"Oh, I like that!"

"I'm more generally known as 'Bob.'"

"Even better! It sounds tomboyish."

"It's not. It is Tom Parkerish. Father insisted on calling me that and—it stuck. He's a man's man and my being a girl was a total surprise to him. It completely upset his plans. So I did my best to remedy the mistake and learn to do and to take an interest in the things he was interested in."

"Those were—?"

Miss Parker looked up from beneath her trim velvet hat and her blue eyes were defiant. "All that people like you disapprove of; all that you probably consider undignified and unladylike, such as riding, roping, shooting—"

"Riding—unladylike? It's very smart. And why do you say people 'like me'? There are no people like me."

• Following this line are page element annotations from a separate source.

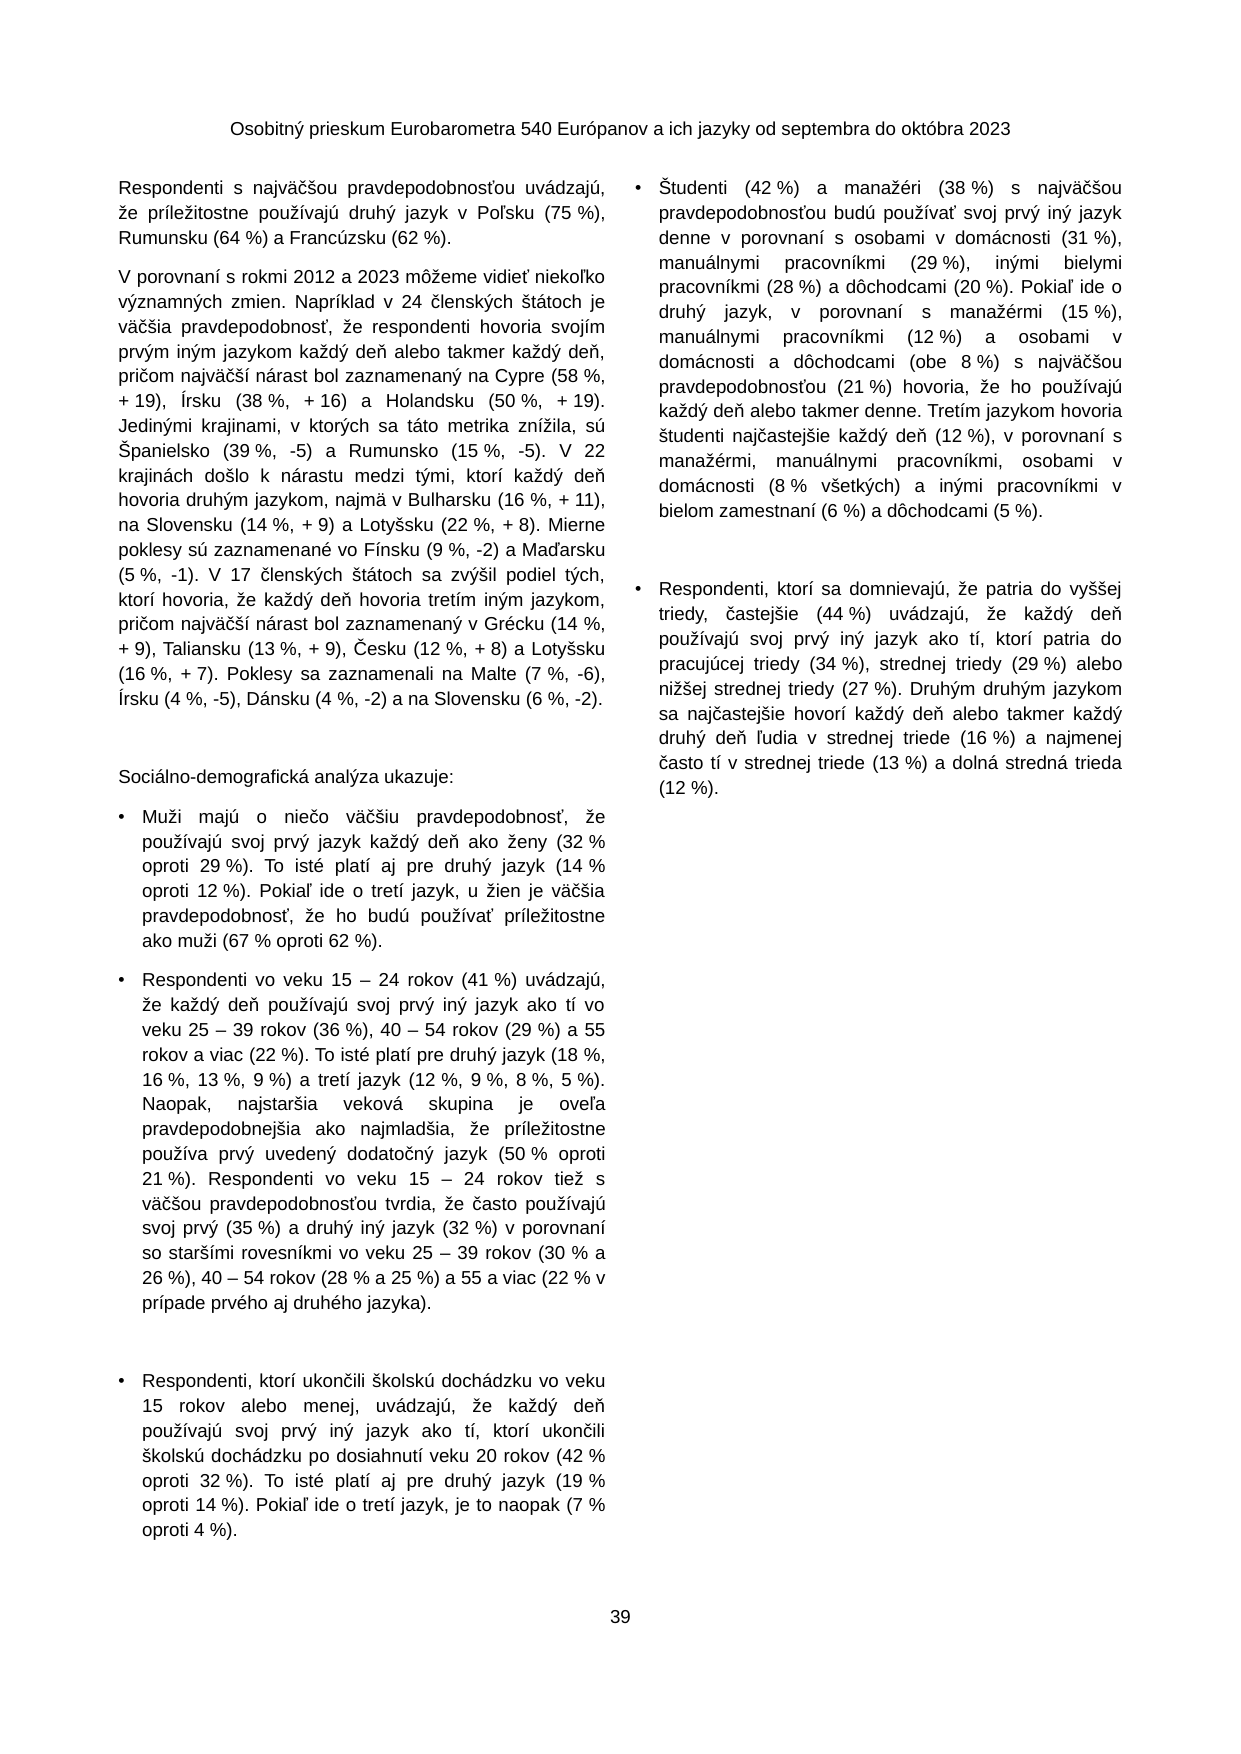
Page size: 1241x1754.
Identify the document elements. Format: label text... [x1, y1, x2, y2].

text Respondenti s najväčšou pravdepodobnosťou uvádzajú, že príležitostne používajú druhý jazyk v Poľsku (75 %), Rumunsku (64 %) a Francúzsku (62 %). [118, 177, 605, 248]
list Respondenti, ktorí sa domnievajú, že patria do vyššej triedy, častejšie (44 %) uvádzajú, že každý deň používajú svoj prvý iný jazyk ako tí, ktorí patria do pracujúcej triedy (34 %), strednej triedy (29 %) alebo nižšej strednej triedy (27 %). Druhým druhým jazykom sa najčastejšie hovorí každý deň alebo takmer každý druhý deň ľudia v strednej triede (16 %) a najmenej často tí v strednej triede (13 %) a dolná stredná trieda (12 %). [635, 578, 1122, 798]
text V porovnaní s rokmi 2012 a 2023 môžeme vidieť niekoľko významných zmien. Napríklad v 24 členských štátoch je väčšia pravdepodobnosť, že respondenti hovoria svojím prvým iným jazykom každý deň alebo takmer každý deň, pričom najväčší nárast bol zaznamenaný na Cypre (58 %, + 19), Írsku (38 %, + 16) a Holandsku (50 %, + 19). Jedinými krajinami, v ktorých sa táto metrika znížila, sú Španielsko (39 %, -5) a Rumunsko (15 %, -5). V 22 krajinách došlo k nárastu medzi tými, ktorí každý deň hovoria druhým jazykom, najmä v Bulharsku (16 %, + 11), na Slovensku (14 %, + 9) a Lotyšsku (22 %, + 8). Mierne poklesy sú zaznamenané vo Fínsku (9 %, -2) a Maďarsku (5 %, -1). V 17 členských štátoch sa zvýšil podiel tých, ktorí hovoria, že každý deň hovoria tretím iným jazykom, pričom najväčší nárast bol zaznamenaný v Grécku (14 %, + 9), Taliansku (13 %, + 9), Česku (12 %, + 8) a Lotyšsku (16 %, + 7). Poklesy sa zaznamenali na Malte (7 %, -6), Írsku (4 %, -5), Dánsku (4 %, -2) a na Slovensku (6 %, -2). [118, 266, 605, 709]
list Muži majú o niečo väčšiu pravdepodobnosť, že používajú svoj prvý jazyk každý deň ako ženy (32 % oproti 29 %). To isté platí aj pre druhý jazyk (14 % oproti 12 %). Pokiaľ ide o tretí jazyk, u žien je väčšia pravdepodobnosť, že ho budú používať príležitostne ako muži (67 % oproti 62 %). [118, 806, 605, 951]
list Študenti (42 %) a manažéri (38 %) s najväčšou pravdepodobnosťou budú používať svoj prvý iný jazyk denne v porovnaní s osobami v domácnosti (31 %), manuálnymi pracovníkmi (29 %), inými bielymi pracovníkmi (28 %) a dôchodcami (20 %). Pokiaľ ide o druhý jazyk, v porovnaní s manažérmi (15 %), manuálnymi pracovníkmi (12 %) a osobami v domácnosti a dôchodcami (obe 8 %) s najväčšou pravdepodobnosťou (21 %) hovoria, že ho používajú každý deň alebo takmer denne. Tretím jazykom hovoria študenti najčastejšie každý deň (12 %), v porovnaní s manažérmi, manuálnymi pracovníkmi, osobami v domácnosti (8 % všetkých) a inými pracovníkmi v bielom zamestnaní (6 %) a dôchodcami (5 %). [635, 177, 1122, 521]
list Respondenti vo veku 15 – 24 rokov (41 %) uvádzajú, že každý deň používajú svoj prvý iný jazyk ako tí vo veku 25 – 39 rokov (36 %), 40 – 54 rokov (29 %) a 55 rokov a viac (22 %). To isté platí pre druhý jazyk (18 %, 16 %, 13 %, 9 %) a tretí jazyk (12 %, 9 %, 8 %, 5 %). Naopak, najstaršia veková skupina je oveľa pravdepodobnejšia ako najmladšia, že príležitostne používa prvý uvedený dodatočný jazyk (50 % oproti 21 %). Respondenti vo veku 15 – 24 rokov tiež s väčšou pravdepodobnosťou tvrdia, že často používajú svoj prvý (35 %) a druhý iný jazyk (32 %) v porovnaní so staršími rovesníkmi vo veku 25 – 39 rokov (30 % a 26 %), 40 – 54 rokov (28 % a 25 %) a 55 a viac (22 % v prípade prvého aj druhého jazyka). [118, 969, 605, 1313]
list Respondenti, ktorí ukončili školskú dochádzku vo veku 15 rokov alebo menej, uvádzajú, že každý deň používajú svoj prvý iný jazyk ako tí, ktorí ukončili školskú dochádzku po dosiahnutí veku 20 rokov (42 % oproti 32 %). To isté platí aj pre druhý jazyk (19 % oproti 14 %). Pokiaľ ide o tretí jazyk, je to naopak (7 % oproti 4 %). [118, 1370, 605, 1541]
text Sociálno-demografická analýza ukazuje: [118, 766, 605, 788]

"You know what I mean. You're not a Westerner. You are what a cowpuncher would call a swell Easterner." Ignoring Gray's grimace of dislike she went on, deliberately exaggerating her musical Texas drawl. "You are a person of education and culture; you speak languages; you have the broad 'a,' and if you had to go unshaven it would be a living death. You are rich, too, and probably play the piano. People like that don't admire cow-girls."

The man laughed heartily. "In spite of my broad 'a' and my safety razor, I'm as much of a man's man as your father. Frankly, I don't admire cowgirls, but I do admire you and everything you say about yourself adds to that admiration. If your father is Tom Parker—well. I congratulate you upon an admirable taste in the selection of parents."

"Do you know him?" Barbara eagerly inquired.